When the Big 12 expands, it’s not necessarily for money, but rather for survival and relevance. A famous industry source who called the difference between the expanded Big 12 and Pac-12 a “coin toss”. Think about the reason for the expansion like this. Can Oregon and Washington perform a credible playoff without being allowed to compete for the spot?

ESPN answered that question when Texas and Oklahoma moved to the SEC and didn’t think about throwing the Big 12 into the scrap heap last summer.

The network told us without saying that the world wouldn’t end without a chance for Oklahoma State, Iowa State, TCU and others to finish in the Top 4 of the College Football Playoff. Questions were answered further when Pac-12 was left behind last week.

Evaluation is important. They are more important if the SEC’s 9-3 Oklahoma are more likely to enter the playoffs than the Big 12’s 12-1 Oklahoma State.

An industry source called the “Twiner” in Oregon and Washington, which is undergoing reorganization. It’s certainly not USC or UCLA in terms of branding and marketability, but it’s not Arizona or Arizona. That was revealed by the reorganization. The real thing about college football relating to the only important people (television executives, programmers, advertisers) is being exposed to more and more specific details.

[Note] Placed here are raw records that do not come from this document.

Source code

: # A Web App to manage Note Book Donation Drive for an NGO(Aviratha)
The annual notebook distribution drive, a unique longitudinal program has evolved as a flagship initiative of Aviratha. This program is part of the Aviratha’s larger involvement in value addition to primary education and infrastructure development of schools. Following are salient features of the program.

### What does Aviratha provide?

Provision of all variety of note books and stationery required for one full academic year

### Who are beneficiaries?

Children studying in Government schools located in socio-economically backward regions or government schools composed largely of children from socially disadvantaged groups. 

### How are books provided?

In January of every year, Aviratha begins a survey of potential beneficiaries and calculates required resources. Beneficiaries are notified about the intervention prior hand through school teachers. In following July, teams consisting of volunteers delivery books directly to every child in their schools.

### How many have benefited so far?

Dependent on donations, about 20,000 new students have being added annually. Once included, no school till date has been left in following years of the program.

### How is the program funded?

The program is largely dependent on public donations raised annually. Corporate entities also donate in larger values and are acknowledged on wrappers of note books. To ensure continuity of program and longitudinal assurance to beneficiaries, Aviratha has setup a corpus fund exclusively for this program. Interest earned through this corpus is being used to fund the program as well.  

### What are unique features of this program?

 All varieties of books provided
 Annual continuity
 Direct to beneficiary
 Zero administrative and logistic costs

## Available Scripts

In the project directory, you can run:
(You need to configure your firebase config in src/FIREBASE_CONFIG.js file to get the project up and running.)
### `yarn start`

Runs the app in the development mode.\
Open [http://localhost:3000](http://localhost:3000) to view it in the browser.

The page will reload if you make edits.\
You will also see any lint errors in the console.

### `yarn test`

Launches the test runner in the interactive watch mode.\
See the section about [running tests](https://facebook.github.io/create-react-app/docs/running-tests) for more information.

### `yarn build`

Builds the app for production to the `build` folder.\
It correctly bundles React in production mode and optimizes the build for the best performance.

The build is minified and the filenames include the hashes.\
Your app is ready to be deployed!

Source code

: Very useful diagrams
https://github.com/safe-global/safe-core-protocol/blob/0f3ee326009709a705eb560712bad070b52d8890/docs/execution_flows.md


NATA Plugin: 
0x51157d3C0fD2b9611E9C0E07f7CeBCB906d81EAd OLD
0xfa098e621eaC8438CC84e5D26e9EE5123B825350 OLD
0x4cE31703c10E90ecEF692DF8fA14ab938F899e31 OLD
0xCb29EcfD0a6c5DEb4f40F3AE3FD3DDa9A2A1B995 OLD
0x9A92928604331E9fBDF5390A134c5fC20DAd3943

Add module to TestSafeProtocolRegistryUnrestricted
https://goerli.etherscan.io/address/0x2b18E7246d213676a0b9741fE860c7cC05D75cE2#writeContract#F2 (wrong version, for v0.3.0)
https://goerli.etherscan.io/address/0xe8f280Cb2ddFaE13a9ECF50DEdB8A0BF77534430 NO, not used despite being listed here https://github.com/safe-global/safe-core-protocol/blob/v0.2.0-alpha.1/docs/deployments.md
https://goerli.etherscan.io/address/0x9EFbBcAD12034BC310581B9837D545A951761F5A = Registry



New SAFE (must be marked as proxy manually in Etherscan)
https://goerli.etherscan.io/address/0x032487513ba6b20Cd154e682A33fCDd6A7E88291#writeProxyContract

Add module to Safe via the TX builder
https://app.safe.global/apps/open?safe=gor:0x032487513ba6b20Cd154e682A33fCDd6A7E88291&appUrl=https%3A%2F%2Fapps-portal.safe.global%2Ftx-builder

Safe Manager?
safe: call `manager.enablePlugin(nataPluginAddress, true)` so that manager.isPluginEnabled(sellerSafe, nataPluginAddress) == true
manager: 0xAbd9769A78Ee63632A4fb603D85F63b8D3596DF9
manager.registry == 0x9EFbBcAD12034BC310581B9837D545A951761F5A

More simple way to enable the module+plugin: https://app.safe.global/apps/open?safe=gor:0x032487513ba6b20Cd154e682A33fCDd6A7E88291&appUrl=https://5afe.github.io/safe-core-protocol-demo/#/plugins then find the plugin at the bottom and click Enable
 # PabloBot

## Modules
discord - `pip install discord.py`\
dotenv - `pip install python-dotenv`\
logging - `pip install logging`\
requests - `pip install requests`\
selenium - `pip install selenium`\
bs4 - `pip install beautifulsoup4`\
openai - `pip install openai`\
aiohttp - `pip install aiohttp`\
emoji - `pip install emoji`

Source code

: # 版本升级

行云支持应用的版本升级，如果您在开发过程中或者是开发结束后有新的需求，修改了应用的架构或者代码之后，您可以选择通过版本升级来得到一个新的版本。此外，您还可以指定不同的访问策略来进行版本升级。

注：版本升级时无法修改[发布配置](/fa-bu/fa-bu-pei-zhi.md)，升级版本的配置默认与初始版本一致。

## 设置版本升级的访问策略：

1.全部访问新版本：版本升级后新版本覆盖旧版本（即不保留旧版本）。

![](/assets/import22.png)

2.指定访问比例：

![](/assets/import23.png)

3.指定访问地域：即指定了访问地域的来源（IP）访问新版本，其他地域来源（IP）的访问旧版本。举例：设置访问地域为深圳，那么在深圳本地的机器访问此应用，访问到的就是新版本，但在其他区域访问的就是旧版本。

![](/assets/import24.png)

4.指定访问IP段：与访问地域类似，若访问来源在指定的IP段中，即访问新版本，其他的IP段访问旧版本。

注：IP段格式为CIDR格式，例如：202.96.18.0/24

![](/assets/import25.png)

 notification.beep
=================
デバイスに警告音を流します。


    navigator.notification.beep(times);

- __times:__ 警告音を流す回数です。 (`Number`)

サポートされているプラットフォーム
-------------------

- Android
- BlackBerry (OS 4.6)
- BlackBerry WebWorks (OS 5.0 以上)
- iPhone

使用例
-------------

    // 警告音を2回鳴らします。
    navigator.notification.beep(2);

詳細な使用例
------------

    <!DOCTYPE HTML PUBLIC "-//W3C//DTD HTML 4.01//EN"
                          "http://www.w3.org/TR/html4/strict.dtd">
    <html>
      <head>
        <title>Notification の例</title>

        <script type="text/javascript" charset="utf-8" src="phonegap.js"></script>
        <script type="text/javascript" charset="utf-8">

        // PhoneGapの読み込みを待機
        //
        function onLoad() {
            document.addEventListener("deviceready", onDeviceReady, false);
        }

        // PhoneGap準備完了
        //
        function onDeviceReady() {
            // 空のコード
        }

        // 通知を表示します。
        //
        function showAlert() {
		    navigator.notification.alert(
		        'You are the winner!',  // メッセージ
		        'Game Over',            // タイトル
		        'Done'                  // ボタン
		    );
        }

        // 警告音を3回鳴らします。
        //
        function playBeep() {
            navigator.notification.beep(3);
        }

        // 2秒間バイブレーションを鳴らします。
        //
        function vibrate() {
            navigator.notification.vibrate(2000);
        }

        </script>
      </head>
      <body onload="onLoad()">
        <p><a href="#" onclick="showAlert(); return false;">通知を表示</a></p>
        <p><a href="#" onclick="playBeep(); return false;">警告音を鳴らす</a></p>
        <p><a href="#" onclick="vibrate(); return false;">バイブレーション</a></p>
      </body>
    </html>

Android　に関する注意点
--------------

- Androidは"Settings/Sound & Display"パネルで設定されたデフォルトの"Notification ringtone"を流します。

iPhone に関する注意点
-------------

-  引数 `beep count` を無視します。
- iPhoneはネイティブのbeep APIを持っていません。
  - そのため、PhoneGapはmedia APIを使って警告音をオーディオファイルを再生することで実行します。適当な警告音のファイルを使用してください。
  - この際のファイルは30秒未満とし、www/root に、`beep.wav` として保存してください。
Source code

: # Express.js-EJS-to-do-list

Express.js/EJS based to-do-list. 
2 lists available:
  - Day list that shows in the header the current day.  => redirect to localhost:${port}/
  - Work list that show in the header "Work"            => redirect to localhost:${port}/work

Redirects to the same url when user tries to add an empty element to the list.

Without Oregon and Washington, Pacific-12 could collapse. With them, it may not be a problem.

Precautions regarding reorganization of meetings

The next major focus is Big Ten’s announcement of a new $ 1 billion television deal. It could come in a gala and is probably a splash of media rollout for the league later this month. Big Ten may be expanded. Notre Dame Cathedral has time and leverage, so it doesn’t really matter. If you decide that the money is too big to refuse and / or the playoffs are too difficult to maintain success, you may join the Big Ten.

The conclusion to this reorganization round, leaving the entire new Big 12 is a league victory.. We are happy with the 12 current teams going into 2025. The worst-case fallback of Pac-12 is some kind of hybrid merger with Mountain West. It was left behind in two football powerhouses, Oregon and Washington, winning national championships, playing in two titles since 2010, and participating in a total of five Rose Bowls since 2001. These two schools are also the only participants in Pac-12. CFP.

The possibility of a merger between Big 12 and Pac-12 remains, but … One source told CBS Sports that the process of finalizing membership (at least from the Big 12 side) could be completed in weeks instead of months.

Of the four new Big 12 schools (BYU, Cincinnati, Houston, UCF), three are Americans. This forms part of the story surrounding the Pac-12’s path forward when the league hit the market for television rights earlier this week. Why do you want to go to a meeting where the members are a quarter group of 5 teams? Why is there a risk of bringing “instantaneous” stability to the history and traditions of Pac-12?

Why really? The Pac-12 is sold on ESPN and Fox, and the 10 teams have not pledged allegiance to each other. The Big 12 is already hovering and ready to pull members off the west coast. But the right holder has already asked: what are we bidding on? What kind of school do you have?

ACC Clemson, Florida, Miami, North Carolina, Virginia Mentioned as potential reorganization dance partners, at least they are attending meetings with television contracts. This reveals a further reality: it’s really scrambled right now. The super conference is here and I don’t go anywhere. Insert Notre Dame and perhaps Stanford (as a partner in ND), Clemson and Florida or Miami. Suddenly, the playoffs of the two meetings become a reality. Everything else can be an unpleasant group of 6 or 7. At that point, the obvious play is to form a new subdivision to stage your own playoffs.Money-not Huge Money-will be there.